Once an account key or a SAS is setup in your notbeook, you can use standard Spark and Databricks APIs to read from the storage account:

val df = spark.read.parquet("wasbs://{YOUR CONTAINER NAME}@{YOUR STORAGE ACCOUNT NAME}.blob.core.windows.net/{YOUR DIRECTORY NAME}")
dbutils.fs.ls("wasbs://{YOUR CONTAINER NAME}@{YOUR STORAGE ACCOUNT NAME}.blob.core.windows.net/{YOUR DIRECTORY NAME}")

Azure Data Lake Store

To read from your Data Lake Store account, you can configure Spark to use service credentials with the following snippet in your notebook:

spark.conf.set("dfs.adls.oauth2.access.token.provider.type", "ClientCredential")
spark.conf.set("dfs.adls.oauth2.client.id", "{YOUR SERVICE CLIENT ID}")
spark.conf.set("dfs.adls.oauth2.credential", "{YOUR SERVICE CREDENTIALS}")
spark.conf.set("dfs.adls.oauth2.refresh.url", "https://login.windows.net/{YOUR DIRECTORY ID}/oauth2/token")
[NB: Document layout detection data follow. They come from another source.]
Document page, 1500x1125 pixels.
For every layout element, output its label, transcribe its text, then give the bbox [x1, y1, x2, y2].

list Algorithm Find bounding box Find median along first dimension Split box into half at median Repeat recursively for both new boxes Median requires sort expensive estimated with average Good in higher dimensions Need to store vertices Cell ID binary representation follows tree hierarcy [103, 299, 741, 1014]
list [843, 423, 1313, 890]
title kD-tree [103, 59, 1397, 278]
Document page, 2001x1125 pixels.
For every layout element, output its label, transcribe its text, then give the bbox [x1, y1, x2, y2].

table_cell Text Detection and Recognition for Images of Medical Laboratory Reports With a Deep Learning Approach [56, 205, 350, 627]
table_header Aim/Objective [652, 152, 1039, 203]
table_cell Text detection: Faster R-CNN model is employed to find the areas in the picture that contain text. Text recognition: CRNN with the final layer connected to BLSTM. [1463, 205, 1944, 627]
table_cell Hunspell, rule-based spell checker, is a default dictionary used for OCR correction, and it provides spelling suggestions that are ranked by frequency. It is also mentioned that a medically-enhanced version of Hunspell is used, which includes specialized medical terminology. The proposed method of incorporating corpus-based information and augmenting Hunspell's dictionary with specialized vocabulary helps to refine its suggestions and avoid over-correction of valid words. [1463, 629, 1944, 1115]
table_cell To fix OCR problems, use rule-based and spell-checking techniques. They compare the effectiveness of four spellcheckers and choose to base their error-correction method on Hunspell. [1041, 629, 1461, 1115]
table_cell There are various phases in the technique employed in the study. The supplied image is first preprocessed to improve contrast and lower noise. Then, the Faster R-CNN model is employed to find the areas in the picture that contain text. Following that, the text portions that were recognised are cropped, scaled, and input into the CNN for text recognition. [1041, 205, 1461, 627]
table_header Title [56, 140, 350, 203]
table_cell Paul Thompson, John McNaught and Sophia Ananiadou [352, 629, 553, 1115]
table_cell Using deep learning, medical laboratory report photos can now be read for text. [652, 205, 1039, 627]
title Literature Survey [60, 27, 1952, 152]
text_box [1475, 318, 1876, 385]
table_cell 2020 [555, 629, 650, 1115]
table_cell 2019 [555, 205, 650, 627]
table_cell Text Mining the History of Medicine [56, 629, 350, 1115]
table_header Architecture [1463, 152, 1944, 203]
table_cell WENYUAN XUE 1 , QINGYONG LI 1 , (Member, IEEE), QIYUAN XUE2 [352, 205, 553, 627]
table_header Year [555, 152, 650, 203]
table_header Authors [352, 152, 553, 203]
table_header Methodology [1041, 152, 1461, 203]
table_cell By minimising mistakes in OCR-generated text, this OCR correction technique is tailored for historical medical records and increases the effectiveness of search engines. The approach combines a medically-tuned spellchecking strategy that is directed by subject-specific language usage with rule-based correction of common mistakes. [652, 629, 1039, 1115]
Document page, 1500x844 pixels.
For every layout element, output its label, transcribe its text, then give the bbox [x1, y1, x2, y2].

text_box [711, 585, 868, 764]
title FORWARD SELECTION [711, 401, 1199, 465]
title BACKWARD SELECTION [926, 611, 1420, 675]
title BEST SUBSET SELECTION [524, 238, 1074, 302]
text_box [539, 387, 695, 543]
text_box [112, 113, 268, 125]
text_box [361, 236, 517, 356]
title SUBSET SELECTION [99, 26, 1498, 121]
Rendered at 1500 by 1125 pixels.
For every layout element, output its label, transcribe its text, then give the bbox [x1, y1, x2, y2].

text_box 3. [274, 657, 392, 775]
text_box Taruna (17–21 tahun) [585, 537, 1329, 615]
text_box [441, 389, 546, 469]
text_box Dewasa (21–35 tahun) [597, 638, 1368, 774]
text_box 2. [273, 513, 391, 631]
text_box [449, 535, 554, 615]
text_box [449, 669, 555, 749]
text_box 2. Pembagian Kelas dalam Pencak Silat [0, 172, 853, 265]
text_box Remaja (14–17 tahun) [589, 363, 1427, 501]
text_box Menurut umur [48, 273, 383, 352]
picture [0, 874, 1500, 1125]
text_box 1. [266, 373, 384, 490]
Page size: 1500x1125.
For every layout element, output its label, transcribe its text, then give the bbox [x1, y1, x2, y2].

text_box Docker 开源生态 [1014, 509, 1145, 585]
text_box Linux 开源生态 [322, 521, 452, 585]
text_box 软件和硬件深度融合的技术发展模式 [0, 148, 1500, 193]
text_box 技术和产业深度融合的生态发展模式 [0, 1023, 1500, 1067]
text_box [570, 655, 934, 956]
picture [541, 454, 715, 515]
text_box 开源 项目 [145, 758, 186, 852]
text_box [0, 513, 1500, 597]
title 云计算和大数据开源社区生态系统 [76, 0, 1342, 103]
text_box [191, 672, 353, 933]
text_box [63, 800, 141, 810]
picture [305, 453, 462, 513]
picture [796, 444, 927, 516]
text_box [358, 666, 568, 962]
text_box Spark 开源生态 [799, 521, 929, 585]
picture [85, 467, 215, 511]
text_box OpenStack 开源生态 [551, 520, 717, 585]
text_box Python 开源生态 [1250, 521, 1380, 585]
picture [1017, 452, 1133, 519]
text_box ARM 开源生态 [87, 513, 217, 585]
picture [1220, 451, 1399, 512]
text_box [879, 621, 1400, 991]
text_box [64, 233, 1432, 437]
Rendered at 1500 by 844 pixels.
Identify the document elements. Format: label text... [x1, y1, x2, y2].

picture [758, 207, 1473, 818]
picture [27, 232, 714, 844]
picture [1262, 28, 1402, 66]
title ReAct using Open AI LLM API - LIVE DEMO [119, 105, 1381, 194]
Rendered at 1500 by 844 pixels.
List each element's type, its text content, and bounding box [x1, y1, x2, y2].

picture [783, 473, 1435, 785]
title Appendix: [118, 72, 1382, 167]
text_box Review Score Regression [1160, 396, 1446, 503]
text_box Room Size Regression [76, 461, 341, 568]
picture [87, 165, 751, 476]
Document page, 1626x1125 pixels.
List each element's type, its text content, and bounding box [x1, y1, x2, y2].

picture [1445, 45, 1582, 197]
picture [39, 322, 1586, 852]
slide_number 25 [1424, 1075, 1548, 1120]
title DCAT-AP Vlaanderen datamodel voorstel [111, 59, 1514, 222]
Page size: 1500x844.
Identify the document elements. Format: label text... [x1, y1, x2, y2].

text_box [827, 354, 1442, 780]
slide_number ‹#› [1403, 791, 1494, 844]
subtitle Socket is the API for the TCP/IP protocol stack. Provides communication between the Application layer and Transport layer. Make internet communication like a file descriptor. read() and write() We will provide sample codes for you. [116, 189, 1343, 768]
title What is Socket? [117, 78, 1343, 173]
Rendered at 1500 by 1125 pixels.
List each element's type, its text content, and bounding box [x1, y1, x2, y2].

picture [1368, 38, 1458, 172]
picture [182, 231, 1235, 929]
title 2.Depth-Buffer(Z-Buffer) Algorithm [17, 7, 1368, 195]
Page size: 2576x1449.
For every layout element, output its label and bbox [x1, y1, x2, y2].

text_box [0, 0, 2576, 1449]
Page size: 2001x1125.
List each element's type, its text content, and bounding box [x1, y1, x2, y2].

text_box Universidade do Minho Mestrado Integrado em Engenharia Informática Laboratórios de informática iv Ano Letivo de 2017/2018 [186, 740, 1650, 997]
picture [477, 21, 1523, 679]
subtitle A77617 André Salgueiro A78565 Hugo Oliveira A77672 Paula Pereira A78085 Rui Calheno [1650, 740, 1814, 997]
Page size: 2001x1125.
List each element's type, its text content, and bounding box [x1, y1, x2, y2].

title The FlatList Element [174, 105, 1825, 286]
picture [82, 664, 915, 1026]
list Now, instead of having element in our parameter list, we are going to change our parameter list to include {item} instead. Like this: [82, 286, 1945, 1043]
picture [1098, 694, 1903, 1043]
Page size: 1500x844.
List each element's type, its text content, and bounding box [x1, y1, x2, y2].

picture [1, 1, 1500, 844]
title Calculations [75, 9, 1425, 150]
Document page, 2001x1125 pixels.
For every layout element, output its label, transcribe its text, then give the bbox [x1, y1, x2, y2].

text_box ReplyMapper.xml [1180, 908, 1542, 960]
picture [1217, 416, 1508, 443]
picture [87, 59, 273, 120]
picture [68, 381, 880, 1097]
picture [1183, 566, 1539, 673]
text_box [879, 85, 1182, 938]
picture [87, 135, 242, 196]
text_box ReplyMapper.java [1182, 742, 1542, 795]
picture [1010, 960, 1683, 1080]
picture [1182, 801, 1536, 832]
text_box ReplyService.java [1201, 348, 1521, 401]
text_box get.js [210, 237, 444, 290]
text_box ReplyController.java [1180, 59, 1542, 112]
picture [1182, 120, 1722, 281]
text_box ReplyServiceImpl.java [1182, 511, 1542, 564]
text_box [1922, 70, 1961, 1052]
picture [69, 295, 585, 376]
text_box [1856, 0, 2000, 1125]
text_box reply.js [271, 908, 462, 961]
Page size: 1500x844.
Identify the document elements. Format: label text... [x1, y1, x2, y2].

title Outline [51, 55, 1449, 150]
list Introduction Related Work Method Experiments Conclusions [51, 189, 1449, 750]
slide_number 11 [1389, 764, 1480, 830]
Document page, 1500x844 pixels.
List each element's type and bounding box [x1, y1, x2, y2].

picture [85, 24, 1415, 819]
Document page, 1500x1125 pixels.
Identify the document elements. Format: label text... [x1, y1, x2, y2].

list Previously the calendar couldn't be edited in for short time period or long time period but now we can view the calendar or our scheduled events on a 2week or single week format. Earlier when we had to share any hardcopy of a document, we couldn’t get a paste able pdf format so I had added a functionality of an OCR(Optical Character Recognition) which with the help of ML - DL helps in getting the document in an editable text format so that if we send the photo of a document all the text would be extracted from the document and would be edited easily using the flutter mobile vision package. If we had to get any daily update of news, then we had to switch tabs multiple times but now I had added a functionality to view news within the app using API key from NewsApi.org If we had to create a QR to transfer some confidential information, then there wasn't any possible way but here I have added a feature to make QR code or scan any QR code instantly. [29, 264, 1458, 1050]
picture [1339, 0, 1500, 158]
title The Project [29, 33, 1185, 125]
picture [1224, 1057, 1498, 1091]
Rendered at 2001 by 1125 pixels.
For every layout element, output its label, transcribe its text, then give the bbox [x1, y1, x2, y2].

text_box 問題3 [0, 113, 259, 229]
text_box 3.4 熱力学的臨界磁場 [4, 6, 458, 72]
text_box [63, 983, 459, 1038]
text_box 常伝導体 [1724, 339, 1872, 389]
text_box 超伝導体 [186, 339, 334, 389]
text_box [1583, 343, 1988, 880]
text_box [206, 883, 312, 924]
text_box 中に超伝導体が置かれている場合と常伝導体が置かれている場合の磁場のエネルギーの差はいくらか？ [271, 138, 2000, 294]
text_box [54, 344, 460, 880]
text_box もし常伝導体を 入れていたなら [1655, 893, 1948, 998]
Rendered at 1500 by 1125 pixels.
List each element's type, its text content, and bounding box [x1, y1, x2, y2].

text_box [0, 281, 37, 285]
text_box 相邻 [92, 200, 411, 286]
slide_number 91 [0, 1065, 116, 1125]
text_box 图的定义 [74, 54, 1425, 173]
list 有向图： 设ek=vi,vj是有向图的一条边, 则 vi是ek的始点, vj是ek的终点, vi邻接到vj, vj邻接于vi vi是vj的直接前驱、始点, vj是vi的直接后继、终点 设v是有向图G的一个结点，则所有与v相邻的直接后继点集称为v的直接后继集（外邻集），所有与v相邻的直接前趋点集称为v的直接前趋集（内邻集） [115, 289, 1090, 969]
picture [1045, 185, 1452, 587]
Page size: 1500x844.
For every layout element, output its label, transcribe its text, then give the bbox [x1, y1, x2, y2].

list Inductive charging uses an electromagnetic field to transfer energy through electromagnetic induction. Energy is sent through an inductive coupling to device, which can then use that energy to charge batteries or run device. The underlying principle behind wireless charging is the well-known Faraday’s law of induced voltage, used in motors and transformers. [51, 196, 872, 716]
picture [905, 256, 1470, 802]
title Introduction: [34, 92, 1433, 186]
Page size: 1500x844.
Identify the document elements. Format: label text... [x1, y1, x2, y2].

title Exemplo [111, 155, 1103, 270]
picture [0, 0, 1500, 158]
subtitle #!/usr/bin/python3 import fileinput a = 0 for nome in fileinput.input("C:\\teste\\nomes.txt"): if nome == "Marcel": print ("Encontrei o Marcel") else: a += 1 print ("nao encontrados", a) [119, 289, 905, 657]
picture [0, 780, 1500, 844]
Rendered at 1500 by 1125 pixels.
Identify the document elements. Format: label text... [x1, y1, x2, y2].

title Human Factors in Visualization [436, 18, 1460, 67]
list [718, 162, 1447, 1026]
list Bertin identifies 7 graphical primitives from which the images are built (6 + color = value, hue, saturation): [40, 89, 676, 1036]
If you do not already have service credentials, you can follow these instructions: Create service principal with portal. If you do not know your directory ID, you can follow these instructions.

After providing credentials, you can read from Data Lake Store using standard APIs:

val df = spark.read.parquet("adl://{YOUR DATA LAKE STORE ACCOUNT NAME}.azuredatalakestore.net/{YOUR DIRECTORY NAME}")
dbutils.fs.ls("adl://{YOUR DATA LAKE STORE ACCOUNT NAME}.azuredatalakestore.net/{YOUR DIRECTORY NAME}")

Note that Data Lake Store provides directory level access control, so the service principal must have access to the directories that you want to read from as well as the Data Lake Store. resource.